Types of articles to be sold and service offered at Franchise Tax Board, 9675 Butterfield
Way, Sacramento, CA 95827.

The items that are to be sold in this attachment are in line with Governor’s policy for a
healthier California. This agency wants its employees and visitors to make an informed
choice for healthy, fresh-made food that looks and tastes great.

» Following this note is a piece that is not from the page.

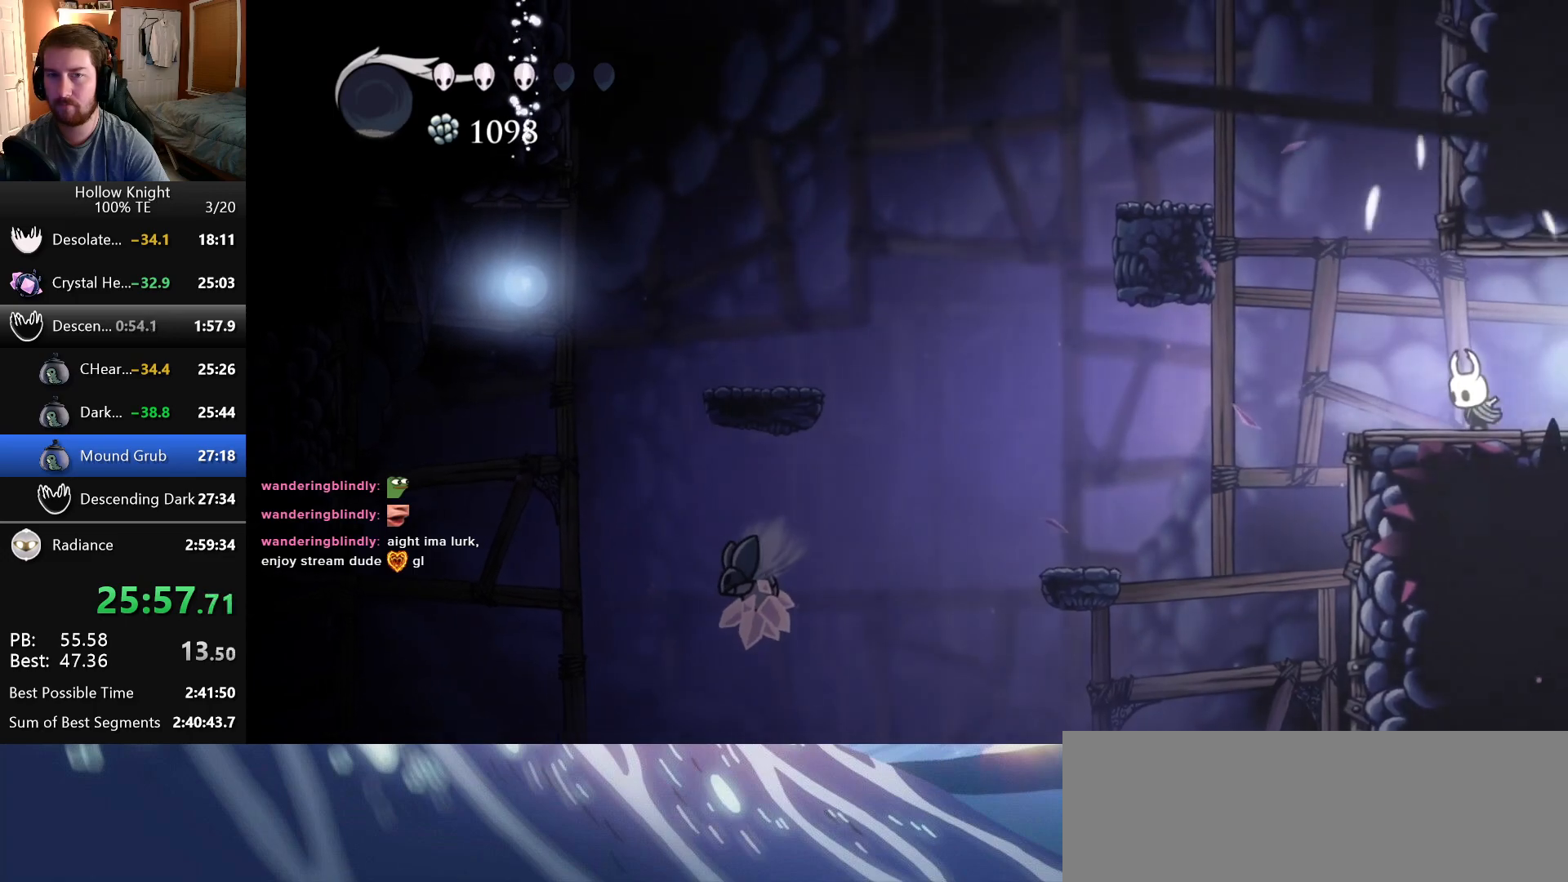
{"keys": ["right"]}
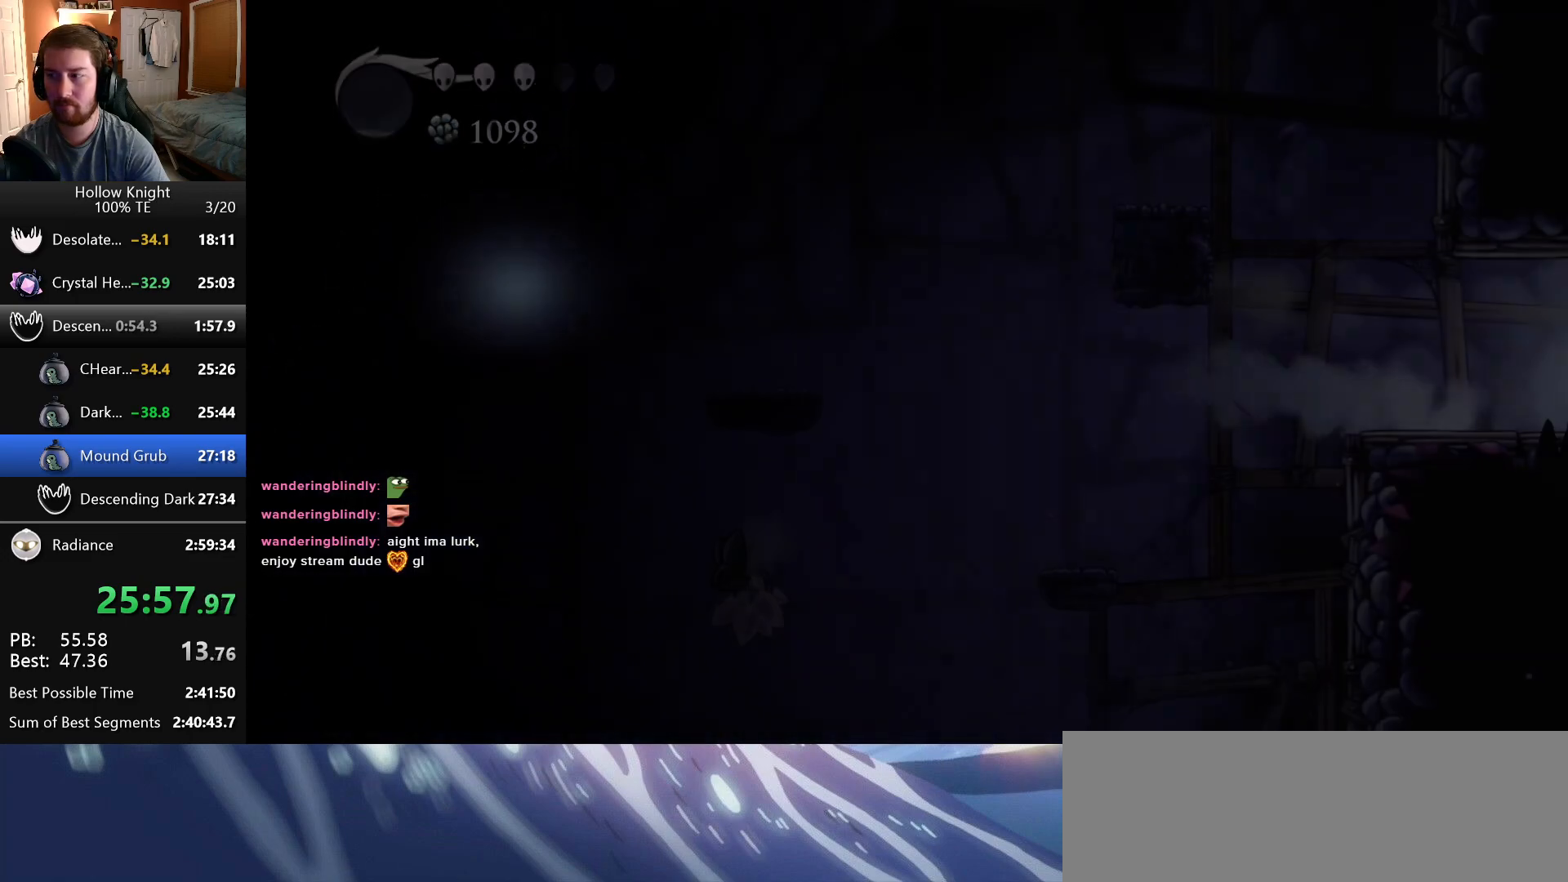
{"keys": [], "events": [[283, "right", "up"]]}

The BEP vendor is not prohibited from augmenting the menu. These menu items can be
offered in all appropriate venues available to the vendor within the parameters set forth in
applicable codes and regulations. The BEP vendor may request a change in writing to
increase or reduce the level of goods and serviced defined herein based upon the needs
of the building population and marketability of certain products. Any such request for
change shall be approved in writing by the BEP.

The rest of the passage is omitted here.